Во время ночёвки у перевала Чёрного Чарли началась страшная гроза, и при яростных вспышках молний мы увидали перед собой равнину Питтуотер, а ещё дальше — заснеженный пик горы Веллингтон, что находилась уже за Хобартом. Промокшие насквозь и трясущиеся от холода, мы тронулись в путь ещё до рассвета. Вскоре после того, как взошло солнце, мы подошли к останкам огромного эвкалипта, смола коего имеет вкус перечной мяты, — остов его у основания имел в диаметре добрые два ярда. Но большая часть дерева — ствол и все толстые ветви — ударом молнии была превращена в неописуемое месиво белых щепок и чёрных углей, разбросанных вокруг на расстоянии двух сотен ярдов. Повсюду валялись куски древесины, прутики, здоровенные сучья и тончайшие щепки. Невыразимо прекрасно было совсем недавно сие дитя Земли Ван-Димена, и вот теперь оно разбито на миллионы обломков.
Когда мы добрались до Хобарта под покровом студёной ночи, разбойник Клукас подыскал нам место, где спрятаться; то была некая лавка в Уаппинге, недалеко от причалов, в которой торговал из-под полы грогом ливерпульский мулат, по прозванию Капуа Смерть. Он обещал в течение месяца найти для нас обоих место на отплывающем китобое.
Через два дня нас взяли за жабры полицейские по наводке Клукаса. Том Вивёр по кличке Рыкун оказался беглым гомосексуалистом, осуждённым за оскорбление нравственности, и получил ещё четырнадцать лет, причём срок этот ему предстояло отбыть в штрафной колонии Сара-Айленд. Меня схватили в пивной «Царство теней», которую я разрисовывал белоголовыми орлами, соединёнными гирляндами из глициний, дабы расплатиться за изрядных размеров бочонок с ромом. Я был осуждён возить три месяца камни на деревянных салазках в компании других кандальников рядом с местечком под липовым названием Мостки — мостков там не было и в помине — для сооружения дамбы на реке Дервент. Но уже через неделю местный лейтенант, как называют в Австралии управляющего какой-то областью, подотчётного лишь губернатору колонии, — так вот, лейтенант Перишер, озаботившийся постройкой сей дамбы, велел меня расковать и заключил со мною коммерческую сделку, по условиям коей я должен был писать портреты жён местных чиновников и свободных поселенцев, а также запечатлевать на холсте добычу здешних охотников — всяких там ни на что не похожих кенгуру и эму, не говоря уже о фазанах, которых приходилось рисовать по памяти, причём разложенными кучками на столах и задрапированными чем-то вроде шарфов.

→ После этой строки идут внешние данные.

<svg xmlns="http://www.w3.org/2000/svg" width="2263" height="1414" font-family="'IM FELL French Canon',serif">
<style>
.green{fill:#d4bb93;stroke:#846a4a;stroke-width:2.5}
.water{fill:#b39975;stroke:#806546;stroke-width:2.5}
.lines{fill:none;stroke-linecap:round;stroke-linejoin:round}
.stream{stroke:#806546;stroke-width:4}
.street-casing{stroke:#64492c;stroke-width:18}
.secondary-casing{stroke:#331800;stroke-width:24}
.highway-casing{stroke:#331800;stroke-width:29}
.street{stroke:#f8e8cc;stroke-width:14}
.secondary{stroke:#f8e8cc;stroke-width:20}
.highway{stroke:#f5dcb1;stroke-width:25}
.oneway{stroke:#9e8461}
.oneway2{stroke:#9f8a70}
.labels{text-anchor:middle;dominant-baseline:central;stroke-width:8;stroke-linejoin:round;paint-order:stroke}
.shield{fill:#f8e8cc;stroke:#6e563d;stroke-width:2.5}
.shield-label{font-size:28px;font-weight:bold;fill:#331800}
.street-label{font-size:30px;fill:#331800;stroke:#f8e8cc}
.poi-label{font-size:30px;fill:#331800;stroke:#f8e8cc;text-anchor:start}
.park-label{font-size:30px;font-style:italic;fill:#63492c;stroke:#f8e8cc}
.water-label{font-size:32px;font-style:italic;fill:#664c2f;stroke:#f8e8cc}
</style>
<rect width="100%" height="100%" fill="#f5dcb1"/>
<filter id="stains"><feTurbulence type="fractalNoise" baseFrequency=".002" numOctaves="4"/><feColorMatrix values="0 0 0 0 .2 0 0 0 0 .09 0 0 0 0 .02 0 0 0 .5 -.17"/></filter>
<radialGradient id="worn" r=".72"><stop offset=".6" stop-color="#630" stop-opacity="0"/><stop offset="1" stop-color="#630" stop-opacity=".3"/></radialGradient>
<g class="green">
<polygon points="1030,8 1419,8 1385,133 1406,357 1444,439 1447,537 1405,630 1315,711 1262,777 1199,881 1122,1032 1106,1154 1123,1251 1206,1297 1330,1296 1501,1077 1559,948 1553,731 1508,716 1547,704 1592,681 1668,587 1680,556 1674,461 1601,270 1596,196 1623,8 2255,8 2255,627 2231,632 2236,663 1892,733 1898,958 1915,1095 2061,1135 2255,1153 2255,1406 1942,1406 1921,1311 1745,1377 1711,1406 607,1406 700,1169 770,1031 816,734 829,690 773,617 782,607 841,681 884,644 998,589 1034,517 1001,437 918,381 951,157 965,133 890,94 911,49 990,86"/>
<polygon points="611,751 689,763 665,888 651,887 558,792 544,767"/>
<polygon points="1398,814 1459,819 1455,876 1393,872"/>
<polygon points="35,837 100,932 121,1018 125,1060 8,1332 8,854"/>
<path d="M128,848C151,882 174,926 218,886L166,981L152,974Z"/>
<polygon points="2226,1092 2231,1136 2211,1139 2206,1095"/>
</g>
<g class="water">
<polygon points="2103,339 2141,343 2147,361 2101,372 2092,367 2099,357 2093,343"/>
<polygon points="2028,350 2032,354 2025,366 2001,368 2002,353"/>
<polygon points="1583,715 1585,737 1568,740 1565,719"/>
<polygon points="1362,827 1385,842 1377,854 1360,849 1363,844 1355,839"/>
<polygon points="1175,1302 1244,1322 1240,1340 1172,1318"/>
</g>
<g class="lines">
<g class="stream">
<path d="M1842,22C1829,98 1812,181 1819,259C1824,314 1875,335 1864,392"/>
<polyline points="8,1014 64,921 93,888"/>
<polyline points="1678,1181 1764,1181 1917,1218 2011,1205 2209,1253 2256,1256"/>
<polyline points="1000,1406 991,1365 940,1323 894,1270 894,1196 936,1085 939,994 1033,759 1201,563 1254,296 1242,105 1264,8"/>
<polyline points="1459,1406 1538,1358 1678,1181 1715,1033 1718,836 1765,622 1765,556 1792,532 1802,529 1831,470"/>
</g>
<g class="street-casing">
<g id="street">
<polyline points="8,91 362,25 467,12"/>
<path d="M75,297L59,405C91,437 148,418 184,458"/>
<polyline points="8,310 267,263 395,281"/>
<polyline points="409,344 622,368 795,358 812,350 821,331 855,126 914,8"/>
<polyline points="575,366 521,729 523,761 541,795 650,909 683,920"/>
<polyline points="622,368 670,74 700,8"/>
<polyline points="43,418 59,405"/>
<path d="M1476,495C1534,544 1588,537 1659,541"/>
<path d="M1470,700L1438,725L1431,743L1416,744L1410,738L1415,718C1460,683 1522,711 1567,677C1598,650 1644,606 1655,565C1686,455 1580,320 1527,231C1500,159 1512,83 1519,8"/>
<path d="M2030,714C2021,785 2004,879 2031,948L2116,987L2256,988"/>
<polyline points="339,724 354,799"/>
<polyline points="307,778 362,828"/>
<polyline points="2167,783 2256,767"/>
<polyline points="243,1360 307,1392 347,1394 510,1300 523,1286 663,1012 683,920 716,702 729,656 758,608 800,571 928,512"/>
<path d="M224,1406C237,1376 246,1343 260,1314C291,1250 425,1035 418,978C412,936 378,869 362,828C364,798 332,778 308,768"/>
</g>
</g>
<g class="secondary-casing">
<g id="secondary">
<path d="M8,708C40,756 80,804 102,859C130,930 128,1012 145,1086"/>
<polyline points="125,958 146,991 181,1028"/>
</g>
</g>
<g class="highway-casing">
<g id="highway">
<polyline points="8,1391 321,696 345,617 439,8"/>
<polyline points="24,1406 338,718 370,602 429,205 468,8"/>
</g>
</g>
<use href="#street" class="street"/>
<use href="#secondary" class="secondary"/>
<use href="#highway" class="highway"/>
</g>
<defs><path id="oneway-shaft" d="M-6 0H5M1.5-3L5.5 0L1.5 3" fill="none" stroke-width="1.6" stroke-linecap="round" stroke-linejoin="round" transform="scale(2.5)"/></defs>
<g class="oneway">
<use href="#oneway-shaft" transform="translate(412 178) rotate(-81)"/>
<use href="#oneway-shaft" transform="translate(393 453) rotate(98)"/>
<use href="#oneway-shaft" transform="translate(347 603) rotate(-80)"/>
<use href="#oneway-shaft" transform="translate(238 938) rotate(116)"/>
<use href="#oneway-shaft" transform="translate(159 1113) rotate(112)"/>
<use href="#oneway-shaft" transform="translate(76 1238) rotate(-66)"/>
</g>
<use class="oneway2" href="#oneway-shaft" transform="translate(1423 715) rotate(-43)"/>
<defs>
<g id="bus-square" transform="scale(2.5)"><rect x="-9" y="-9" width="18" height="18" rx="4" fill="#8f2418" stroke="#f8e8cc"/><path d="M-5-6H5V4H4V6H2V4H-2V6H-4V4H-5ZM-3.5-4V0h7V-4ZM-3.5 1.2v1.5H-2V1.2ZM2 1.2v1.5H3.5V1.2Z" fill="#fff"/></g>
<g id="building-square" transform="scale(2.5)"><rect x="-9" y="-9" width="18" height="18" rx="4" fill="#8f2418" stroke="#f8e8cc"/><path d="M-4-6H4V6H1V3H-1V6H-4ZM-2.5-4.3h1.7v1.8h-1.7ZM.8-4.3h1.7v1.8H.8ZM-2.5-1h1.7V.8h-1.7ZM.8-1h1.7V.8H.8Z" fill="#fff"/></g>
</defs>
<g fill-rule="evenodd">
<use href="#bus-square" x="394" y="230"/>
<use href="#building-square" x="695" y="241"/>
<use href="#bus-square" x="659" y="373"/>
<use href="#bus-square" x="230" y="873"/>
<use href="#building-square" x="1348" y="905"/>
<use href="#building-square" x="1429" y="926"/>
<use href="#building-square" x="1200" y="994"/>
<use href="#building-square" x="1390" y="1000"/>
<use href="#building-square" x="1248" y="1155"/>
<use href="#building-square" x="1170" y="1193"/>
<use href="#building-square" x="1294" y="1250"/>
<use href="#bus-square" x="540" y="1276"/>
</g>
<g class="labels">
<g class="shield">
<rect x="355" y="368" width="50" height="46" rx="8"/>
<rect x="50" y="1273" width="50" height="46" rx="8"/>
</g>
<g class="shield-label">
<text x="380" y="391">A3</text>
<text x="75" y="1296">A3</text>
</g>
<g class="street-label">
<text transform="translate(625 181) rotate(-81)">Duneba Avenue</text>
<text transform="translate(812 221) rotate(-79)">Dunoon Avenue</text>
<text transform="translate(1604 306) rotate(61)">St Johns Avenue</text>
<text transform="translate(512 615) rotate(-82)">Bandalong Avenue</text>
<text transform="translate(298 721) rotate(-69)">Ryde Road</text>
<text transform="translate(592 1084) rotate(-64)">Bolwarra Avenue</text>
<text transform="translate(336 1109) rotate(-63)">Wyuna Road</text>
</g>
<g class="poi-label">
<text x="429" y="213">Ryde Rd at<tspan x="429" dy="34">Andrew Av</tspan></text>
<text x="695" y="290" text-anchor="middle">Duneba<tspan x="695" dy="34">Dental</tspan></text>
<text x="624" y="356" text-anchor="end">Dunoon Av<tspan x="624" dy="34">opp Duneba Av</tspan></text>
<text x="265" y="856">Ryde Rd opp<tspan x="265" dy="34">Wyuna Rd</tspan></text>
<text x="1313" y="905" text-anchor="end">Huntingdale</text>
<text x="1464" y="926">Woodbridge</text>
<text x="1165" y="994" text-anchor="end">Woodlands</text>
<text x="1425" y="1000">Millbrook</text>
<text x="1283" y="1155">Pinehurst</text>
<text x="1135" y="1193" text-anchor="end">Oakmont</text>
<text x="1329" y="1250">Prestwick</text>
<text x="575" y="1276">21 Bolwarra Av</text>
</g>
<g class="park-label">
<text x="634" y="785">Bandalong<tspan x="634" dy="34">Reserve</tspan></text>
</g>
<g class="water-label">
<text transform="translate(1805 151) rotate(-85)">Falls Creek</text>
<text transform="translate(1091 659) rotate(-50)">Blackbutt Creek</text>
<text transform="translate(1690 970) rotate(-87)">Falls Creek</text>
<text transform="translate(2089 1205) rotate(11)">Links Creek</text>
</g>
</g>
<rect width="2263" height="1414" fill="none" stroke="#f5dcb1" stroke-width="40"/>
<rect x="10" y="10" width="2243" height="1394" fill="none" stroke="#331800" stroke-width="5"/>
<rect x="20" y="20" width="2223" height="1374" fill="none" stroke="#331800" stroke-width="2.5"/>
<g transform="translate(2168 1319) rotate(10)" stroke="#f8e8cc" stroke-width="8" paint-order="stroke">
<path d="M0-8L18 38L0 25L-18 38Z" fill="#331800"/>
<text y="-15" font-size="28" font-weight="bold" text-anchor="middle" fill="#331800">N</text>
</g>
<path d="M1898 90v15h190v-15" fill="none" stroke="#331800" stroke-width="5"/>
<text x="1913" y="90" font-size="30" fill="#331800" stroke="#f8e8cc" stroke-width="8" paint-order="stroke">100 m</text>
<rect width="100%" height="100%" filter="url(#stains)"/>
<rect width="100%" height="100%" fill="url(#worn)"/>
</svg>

В те дни Хобарт, с его вонючими трущобами и грязными улицами, походил на некую колонию художников, где под опекой властей трудилось изрядное количество живописцев, и в числе последних: Бок, некогда подпольный акушер, который прежде продавал ртутные пилюли отчаявшимся девицам, желающим извести нежелательный плод, а ныне писал самодовольных правителей колонии; Уэйнрайт, сосланный за убийство, а теперь пристрастившийся делать карандашом наброски невинных дев, ради общения с коими он в своё время опоил жену настойкой опия, приправленной стрихнином; некто Сейвери, в недавнем прошлом фальшивомонетчик, автор манерной, дурно написанной книжонки о жизни в колонии, которая польстила здешнему обществу тем, что многократно воспроизвела присущие ему тупость и бестолковость. Сегодня вы могли видеть этих художников в каменоломнях на окраине города, то есть за причалами Саламанки, орудующих киркой, среди прочих колодников, а на другой день они уже суетливо выбегали из гостиных домов на Маккуори-стрит, в самом центре, с мольбертом и красками, стараясь как можно более походить на профессиональных эстетов, но их расползающиеся штаны из саржи, старые, грубо скроенные куртки канареечного цвета и спутанные, дурно подстриженные волосы не слишком тому способствовали.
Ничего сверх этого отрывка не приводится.